O lateral recém-contratado pelo América-MG, Márcio Almeida de Oliveira, mais conhecido como Marcinho, recebeu uma condenação de três anos e seis meses de prisão em regime aberto por ter sido responsável pelo atropelamento que causou a morte dos professores Maria Cristina José Soares e Alexandre Silva de Lima em 2020. Além disso, a sua habilitação foi suspensa.
O juiz Rudi Baldi Loewenkron, da 34ª Vara Criminal, considerou o crime como culposo e inferior à pena de quatro anos. A pena privativa de liberdade foi substituída por duas penas restritivas nas quais o jogador terá de prestar serviços sociais a entidades definidas pela Vara de Execuções Penais.
O trágico acidente ocorreu na noite de 30 de dezembro de 2020 na Avenida Lúcio Costa, localizada na Zona Oeste do Rio de Janeiro. O atropelamento levou Alexandre Silva de Lima a falecer no local, enquanto Maria Cristian José Soares chegou a ser levada ao hospital, mas infelizmente não sobreviveu aos ferimentos e veio a óbito dias depois.
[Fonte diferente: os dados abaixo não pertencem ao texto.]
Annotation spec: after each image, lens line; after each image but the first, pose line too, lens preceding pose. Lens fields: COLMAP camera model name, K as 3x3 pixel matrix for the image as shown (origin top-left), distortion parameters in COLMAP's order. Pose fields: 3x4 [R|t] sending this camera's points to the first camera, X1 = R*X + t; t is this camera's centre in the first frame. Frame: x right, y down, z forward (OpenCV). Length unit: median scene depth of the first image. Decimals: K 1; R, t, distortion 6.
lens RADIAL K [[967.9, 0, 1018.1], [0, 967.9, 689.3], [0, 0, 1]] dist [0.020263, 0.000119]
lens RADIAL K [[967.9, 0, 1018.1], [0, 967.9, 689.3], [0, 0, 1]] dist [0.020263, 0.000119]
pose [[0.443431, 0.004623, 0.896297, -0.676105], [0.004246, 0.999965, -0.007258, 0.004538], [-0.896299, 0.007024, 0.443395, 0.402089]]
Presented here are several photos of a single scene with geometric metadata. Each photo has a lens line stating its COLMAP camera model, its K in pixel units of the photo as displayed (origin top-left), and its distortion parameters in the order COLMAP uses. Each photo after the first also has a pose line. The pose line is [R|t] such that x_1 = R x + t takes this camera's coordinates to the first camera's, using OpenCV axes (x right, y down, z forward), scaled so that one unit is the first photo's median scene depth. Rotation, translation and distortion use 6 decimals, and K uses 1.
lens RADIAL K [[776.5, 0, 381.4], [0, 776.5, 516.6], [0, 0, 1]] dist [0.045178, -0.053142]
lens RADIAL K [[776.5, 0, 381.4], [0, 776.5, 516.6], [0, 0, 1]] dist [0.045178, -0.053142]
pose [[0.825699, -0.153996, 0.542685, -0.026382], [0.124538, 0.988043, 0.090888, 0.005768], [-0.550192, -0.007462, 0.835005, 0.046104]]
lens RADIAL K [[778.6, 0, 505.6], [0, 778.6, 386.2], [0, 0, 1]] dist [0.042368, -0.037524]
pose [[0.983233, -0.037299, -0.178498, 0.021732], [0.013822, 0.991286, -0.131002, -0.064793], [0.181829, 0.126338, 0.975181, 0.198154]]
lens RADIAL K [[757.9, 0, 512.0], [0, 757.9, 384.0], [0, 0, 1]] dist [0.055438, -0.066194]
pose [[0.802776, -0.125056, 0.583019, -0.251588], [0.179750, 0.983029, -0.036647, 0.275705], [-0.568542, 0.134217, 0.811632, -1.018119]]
De acordo com a denúncia do Ministério Público, o casal atravessava a via quando foi atingido pelo veículo de Marcinho, um Mini Cooper, que segundo peritos, trafegava em zigue-zague na pista sentido Barra da Tijuca em velocidade compreendida entre 86 km/h e 110 km/h, enquanto a velocidade máxima permitida na via é de 70 km/h. Também foi comprovado por peritos a ingestão de álcool por parte do atleta.
“Conforme a denúncia, no dia do acidente, entre 11h e 11h30, Marcinho esteve no restaurante Rei do Bacalhau, no bairro do Encantado, na Zona Norte, onde consumiu bebida alcoólica, ingerindo, ao menos, cinco tulipas de chopp”, diz o comunicado do Tribunal de Justiça do Rio de Janeiro sobre a condenação.
A perícia também constatou que o casal atravessou a via em local impróprio, ou seja, fora da faixa de pedestres, que estava a uma distância de 88 metros do local do acidente. Esse fato foi considerado uma das causas do atropelamento, juntamente com a velocidade em que o veículo era conduzido pelo jogador.
Imagens divulgadas pela TV Globo mostraram Marcinho estacionando o carro próximo ao local do acidente e indo até a casa de um amigo, sem prestar socorro às vítimas. Em 2021, o lateral chegou a um acordo para pagar R$ 200 mil aos quatro netos das vítimas, sendo R$ 50 mil para cada um deles, como forma de indenização pelo acidente.
Na época do acidente, Marcinho era lateral do Botafogo, mas não permaneceu no clube para a temporada de 2022. Ele jogou pelo Athletico-PR, Bahia e antes de ser anunciado como reforço do América-MG, havia sido anunciado como reforço do Pafos FC, no Chipre. No entanto, o juiz Loewenkron determinou que o jogador não poderia deixar o país.